I think this should be opt-in only.

If there were ever a pvp teams server, maybe requiring a number would be acceptable at some point? (in order to have a toon over level 55 or something?) then again, ppl are gonna find awys around that shit to get what they want. so it shoudl only be for account re-acquisition purposes, imo. it would curb the account selling and RMT in that regard

I think this should be opt-in only.

Fortunate for you, the entire server is opt-in or opt-out!

No contracts here! If you don't like text messages, you are free to leave with NO PENALTY FEES!

This server is all about the free!


Hey Rogean....

I just met you

and this is crazy

but here's my number,

so call me, maybe?

step 1 READ what Rogean posted

step 2 READ two more times COUNT to 20 and think about what he posted.


USING PHONE NUMBER TO AUTHENTICAT EACH TIME YOU LOG INTO YOUR ACCOUNT IS OPTIONAL.


optional meaning a choice you make to use or not use.

------------------------------------------------------------------------------------------------------

FINALY ROGEAN thank you for this feature it well help a ton of use out.

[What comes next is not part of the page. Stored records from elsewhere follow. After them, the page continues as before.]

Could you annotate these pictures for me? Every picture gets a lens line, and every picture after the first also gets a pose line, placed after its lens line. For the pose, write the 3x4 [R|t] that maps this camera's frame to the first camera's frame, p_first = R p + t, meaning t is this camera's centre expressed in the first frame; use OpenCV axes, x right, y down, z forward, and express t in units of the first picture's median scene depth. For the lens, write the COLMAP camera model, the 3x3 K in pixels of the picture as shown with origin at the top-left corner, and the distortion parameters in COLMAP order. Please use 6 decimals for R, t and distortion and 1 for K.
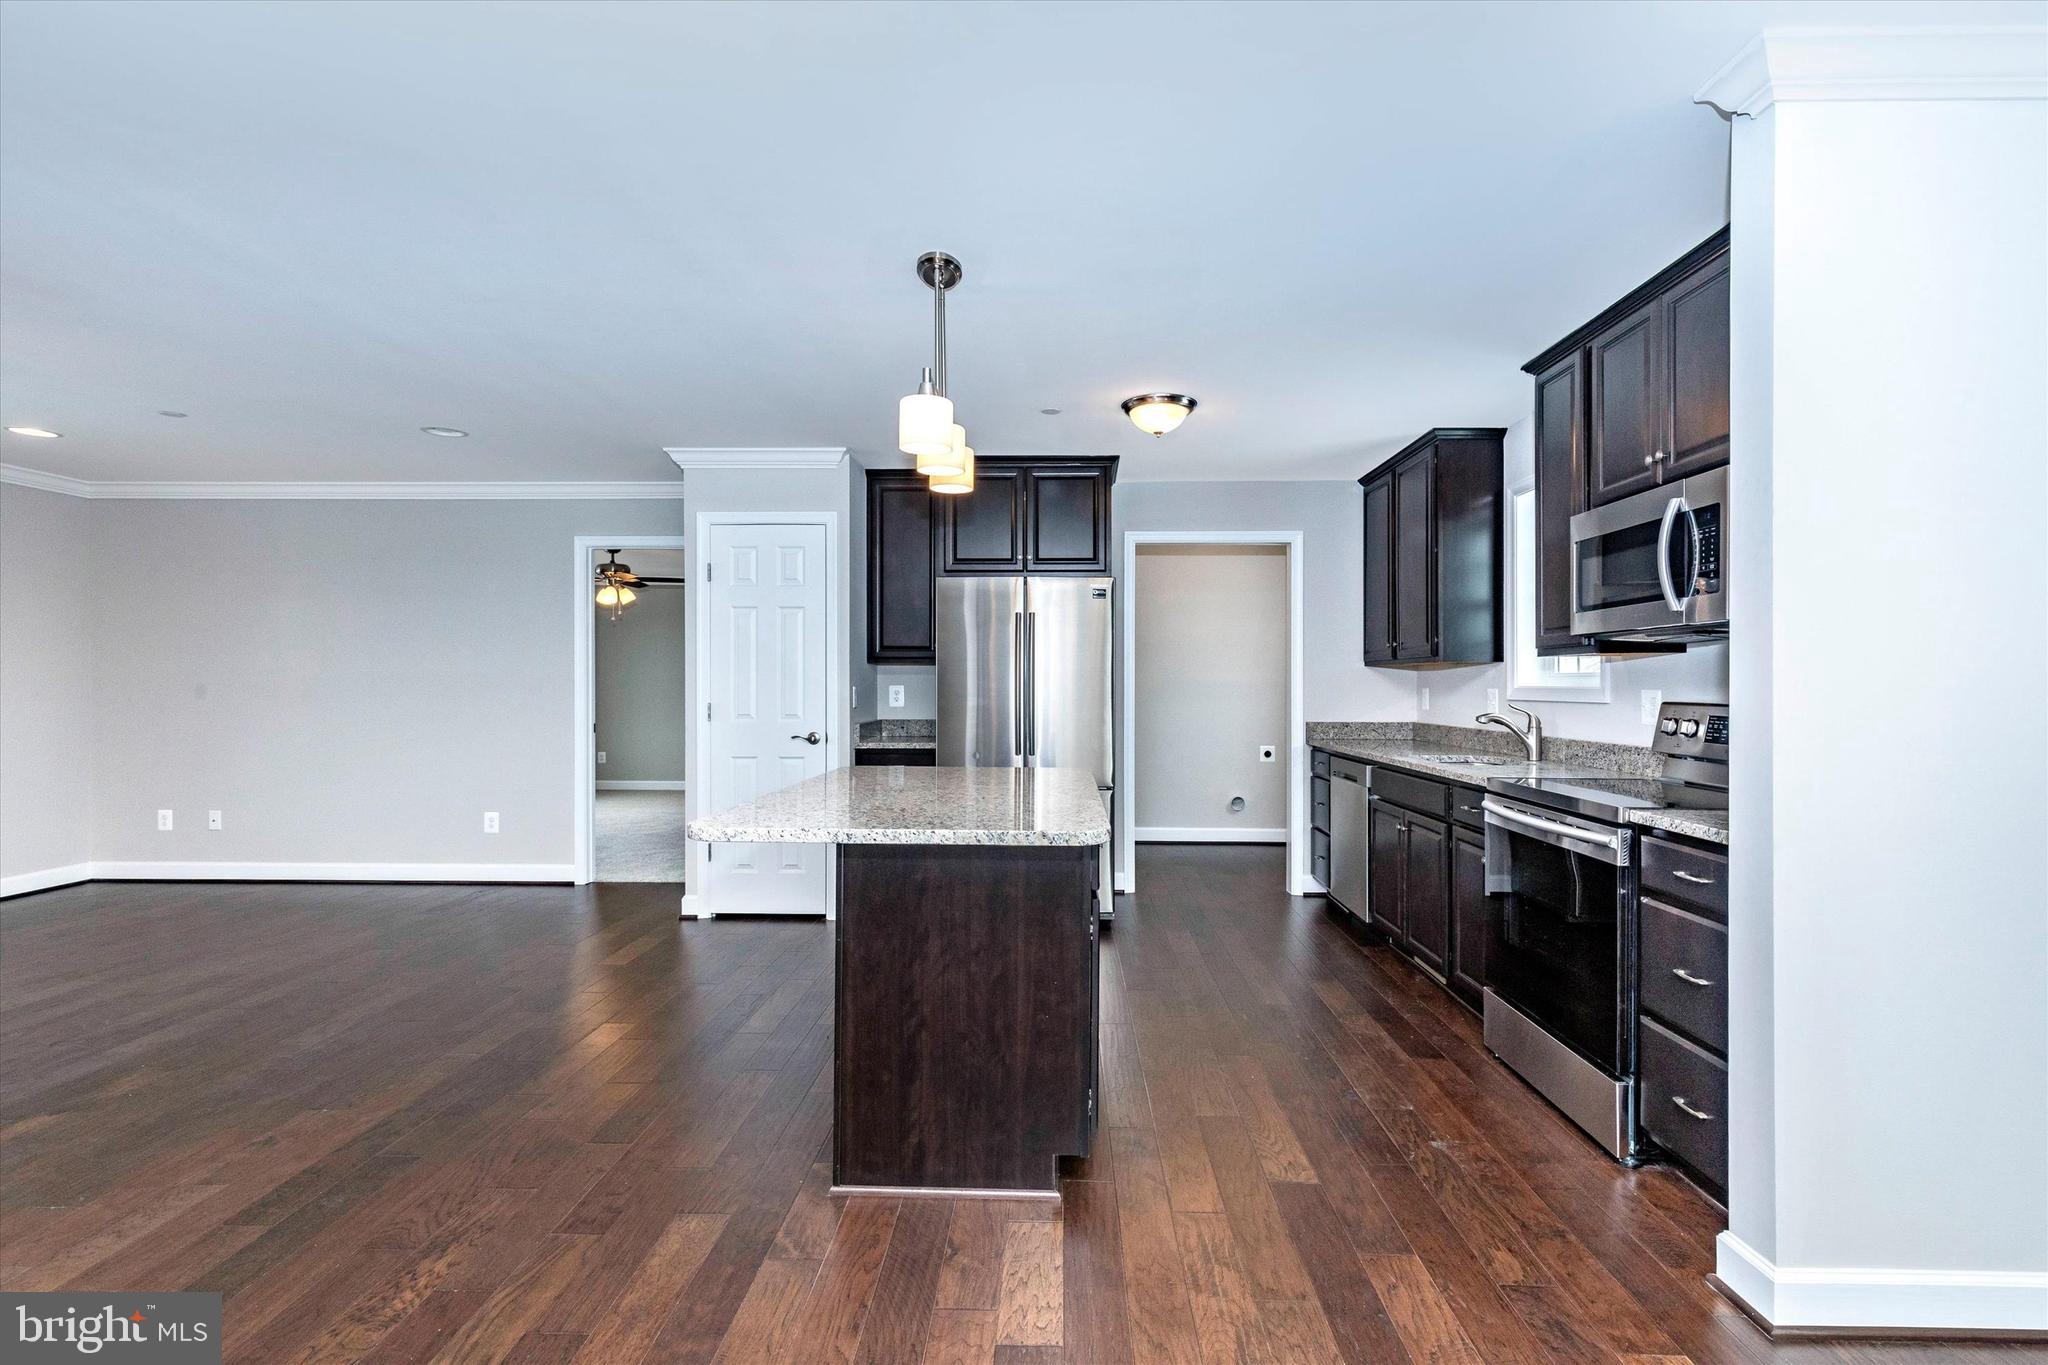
lens RADIAL K [[950.6, 0, 1043.4], [0, 950.6, 694.3], [0, 0, 1]] dist [0.014214, -0.002675]
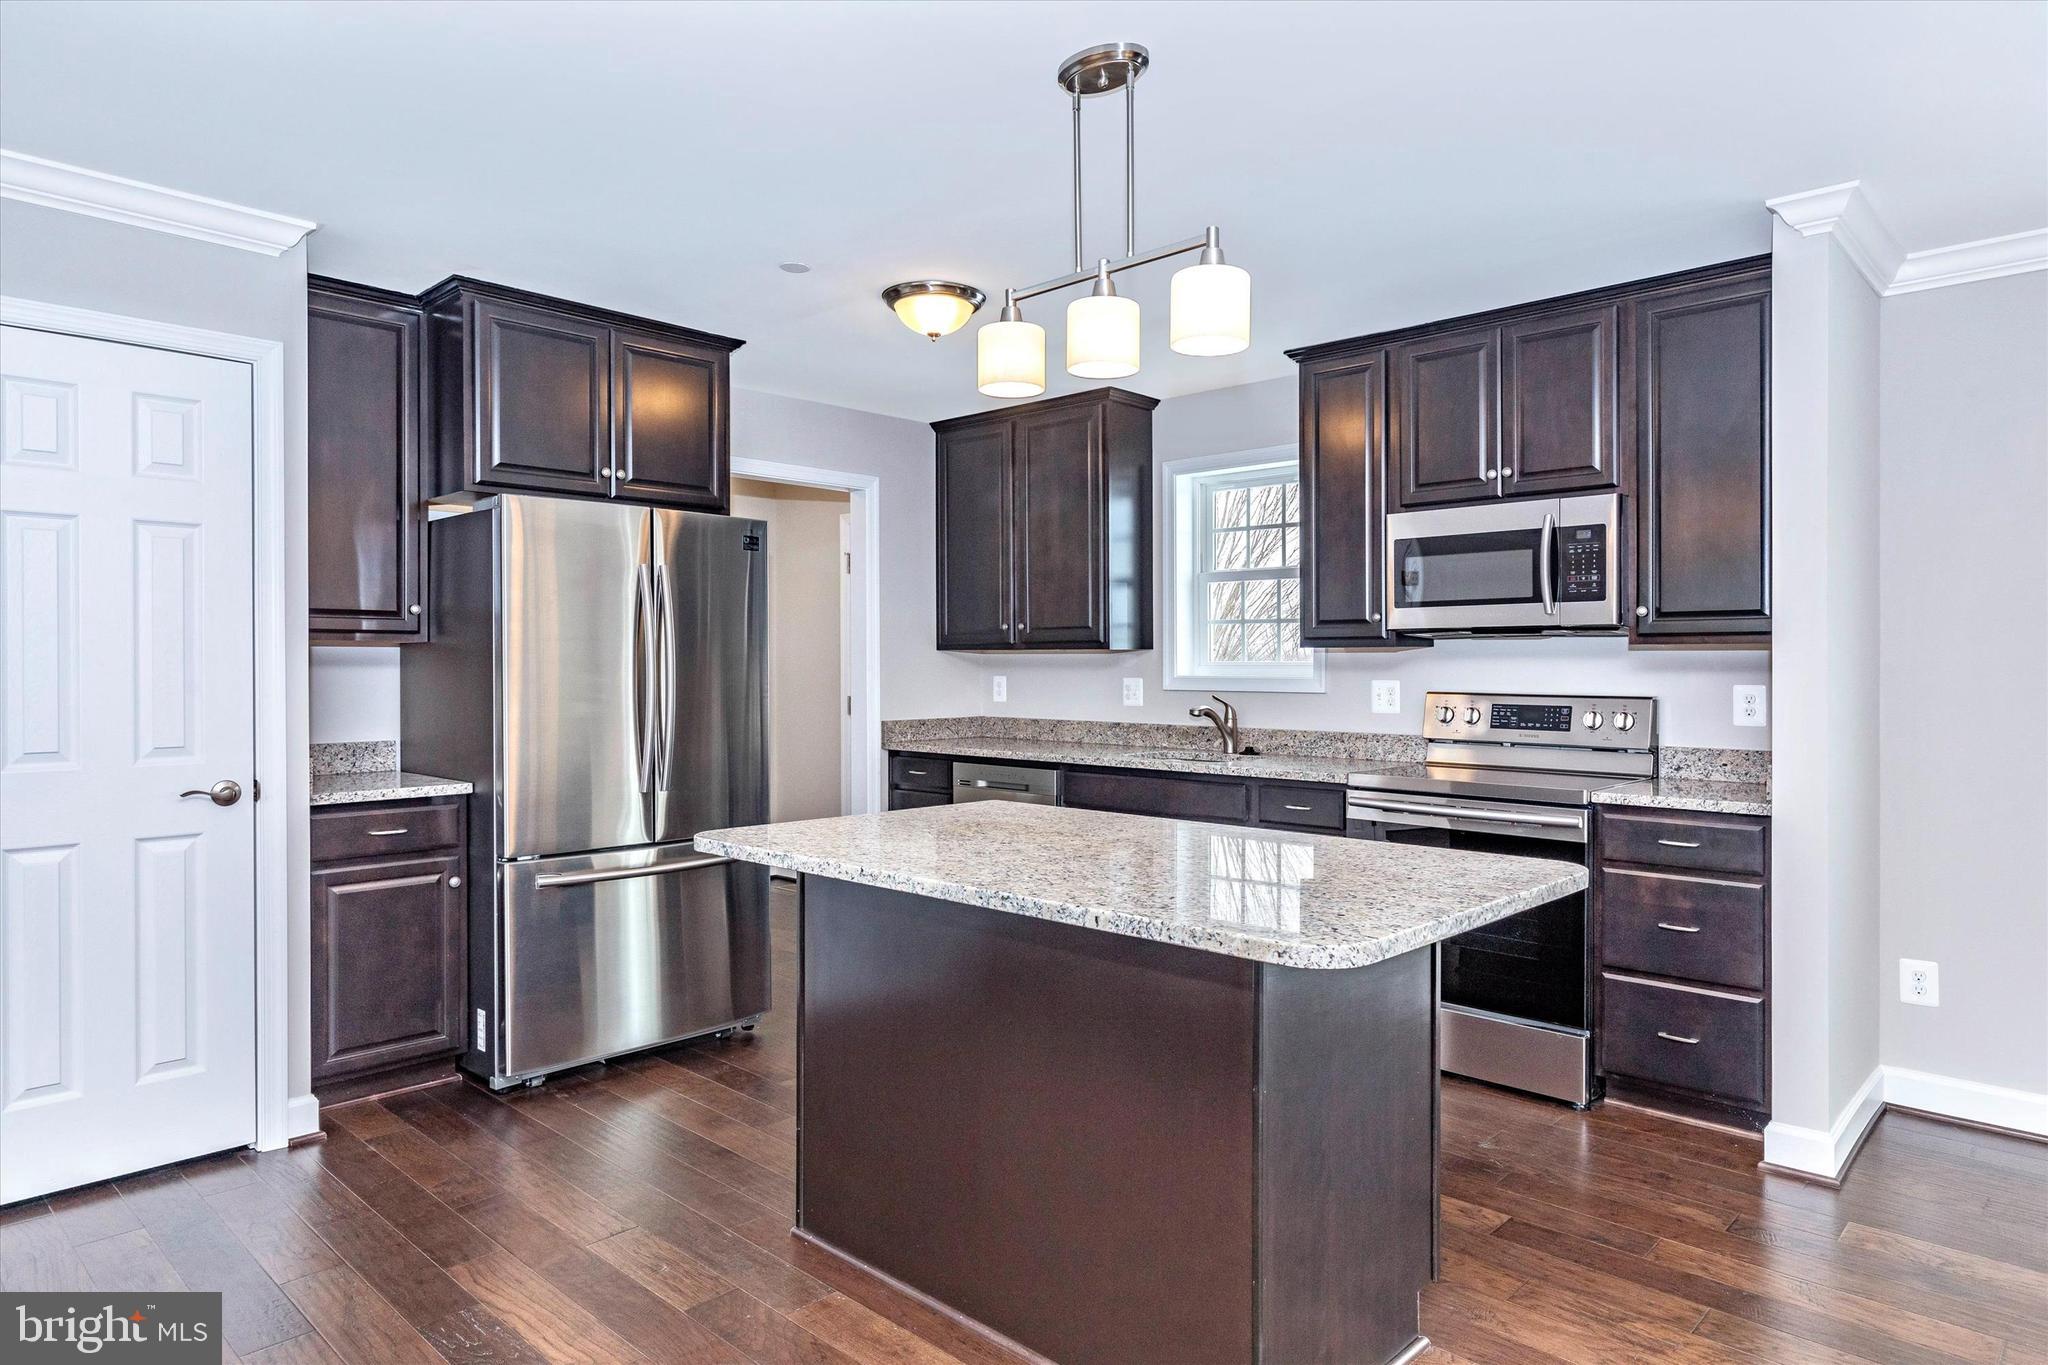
lens RADIAL K [[1216.2, 0, 1045.8], [0, 1216.2, 674.9], [0, 0, 1]] dist [0.013913, -0.006694]
pose [[0.662427, -0.009028, 0.749072, -0.617212], [0.008181, 0.999955, 0.004816, -0.019835], [-0.749082, 0.002938, 0.662471, 0.372291]]
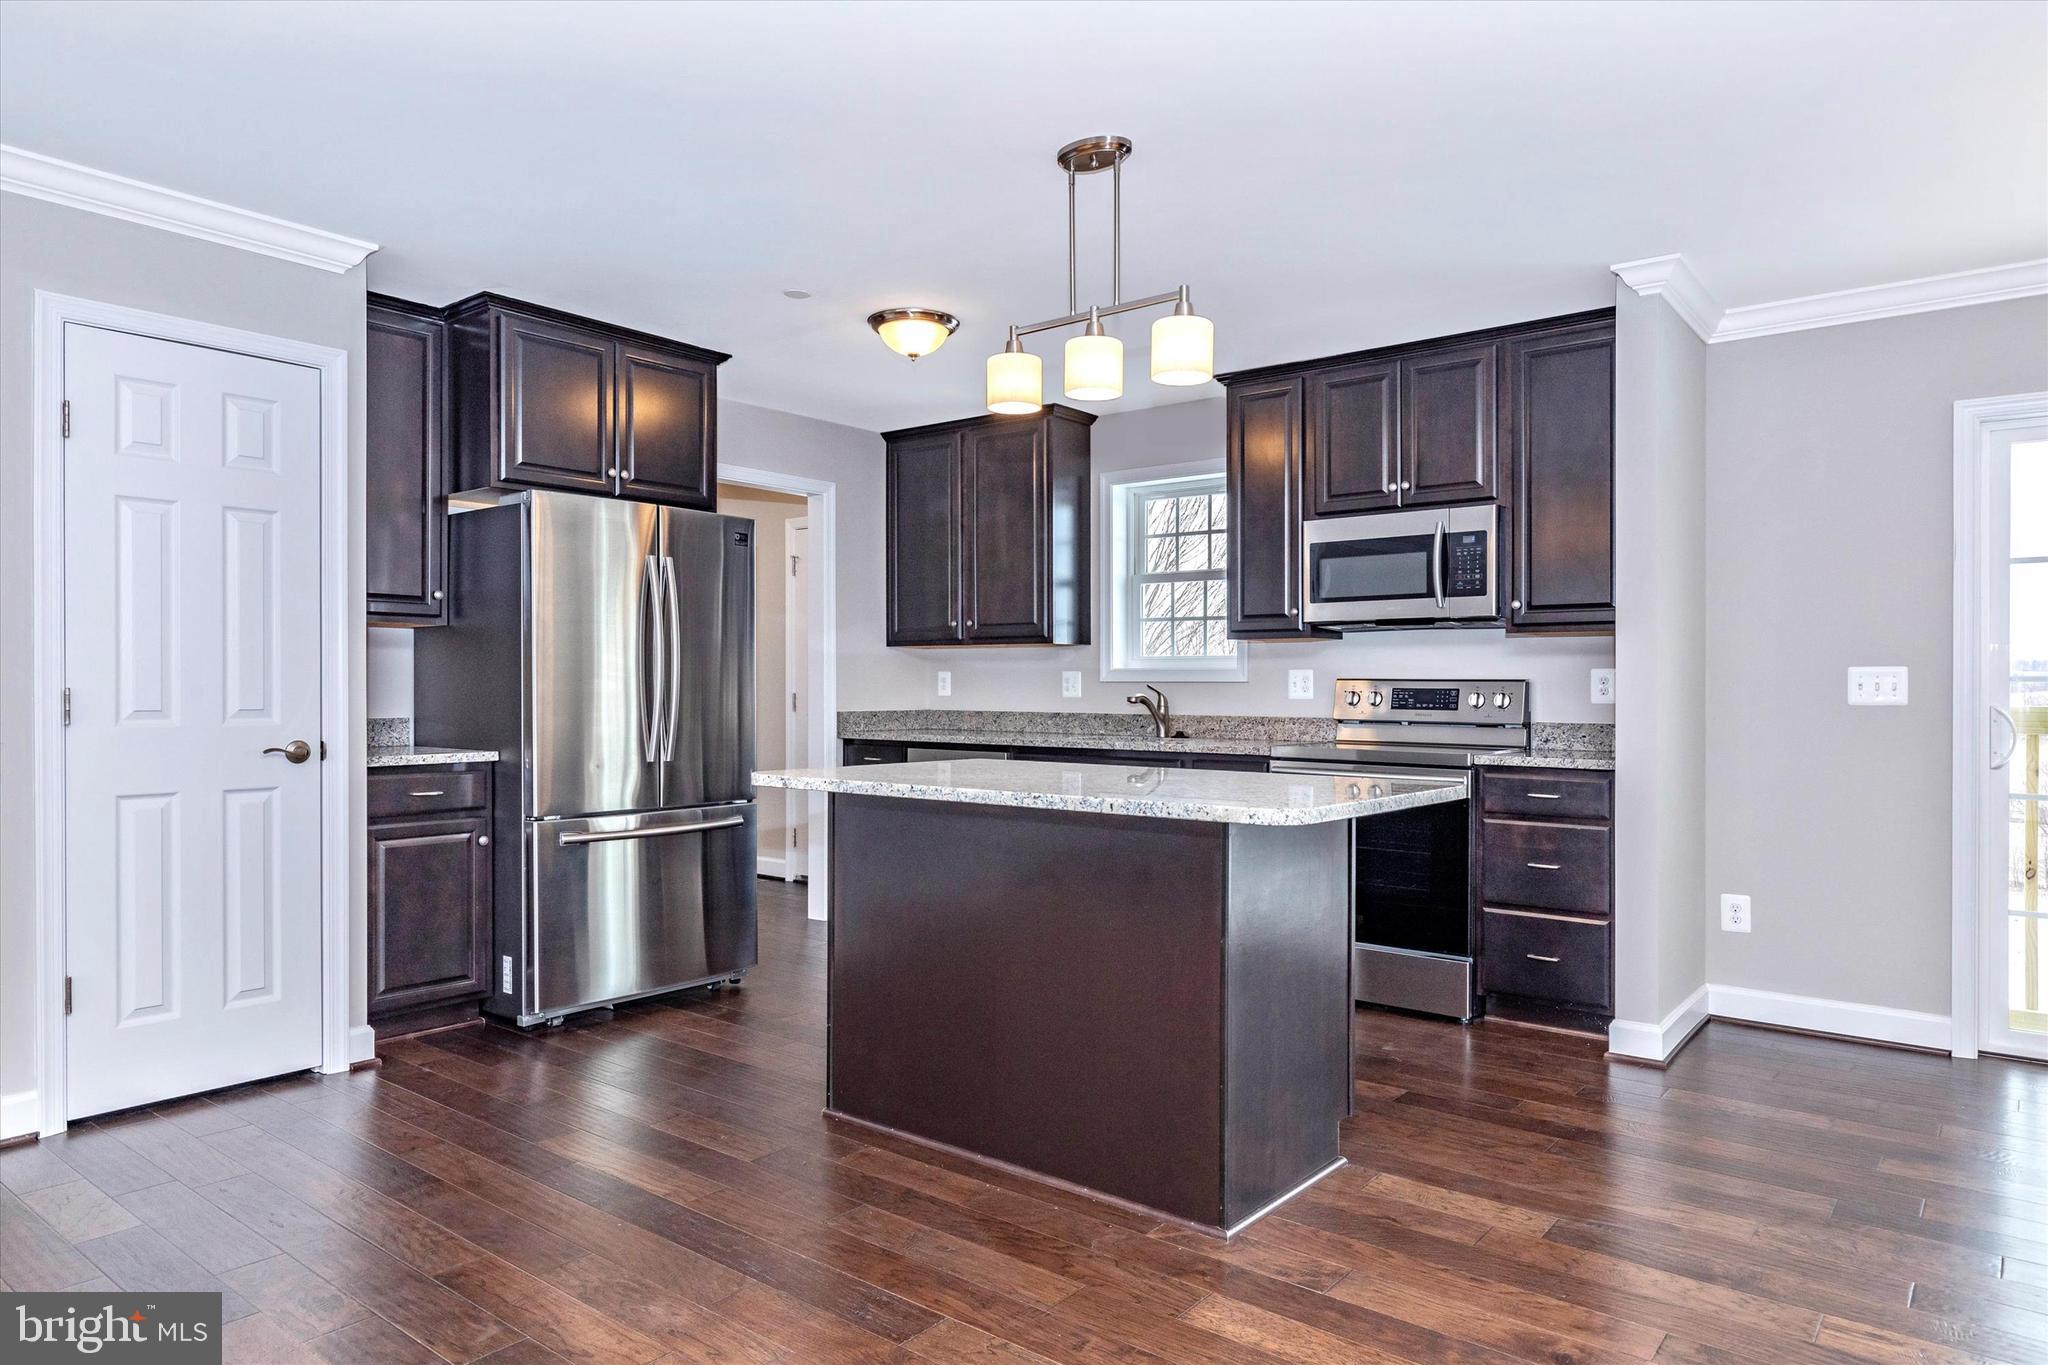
lens RADIAL K [[1260.6, 0, 1045.4], [0, 1260.6, 700.8], [0, 0, 1]] dist [0.012962, -0.000088]
pose [[0.595474, -0.010029, 0.803312, -0.813402], [0.006260, 0.999950, 0.007844, 0.019639], [-0.803350, 0.000358, 0.595507, 0.301597]]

I have a phone now and since the NSAFBICIA is watching all of us this is a great idea in case one of those letters hacks my account and I need to get back in.

It's called a job. Get with the times and get a proper phone plan that most modern day people should already have. I know, I know, living in the past is a hard thing to get over, hence the constant vegetation over this server.

whatafuckinmoran

whatafuckinmoran

little bit...


I choose to not have a phone, I hate it I HATE IT SOOOO MUCH!!

thats kind of a lie, i have a shitty little tracphone that i keep in my care in case of emergencies.

but yeah, cell phones..who needs em

I think it is not going to work if you can have it either way. What good is half the people giving phone numbers and half none. 50% of the people smart and 50% stupid??

That means the NSA will know we play EQ...

My point was they already do and have all your toons cherished codes. So the tinfoil hatters is a moot point. Might as well get with the times. A full 180 on my original position. Irony intended, but not necessarily as a criticism.

Sorry I had to explain my little inside joke.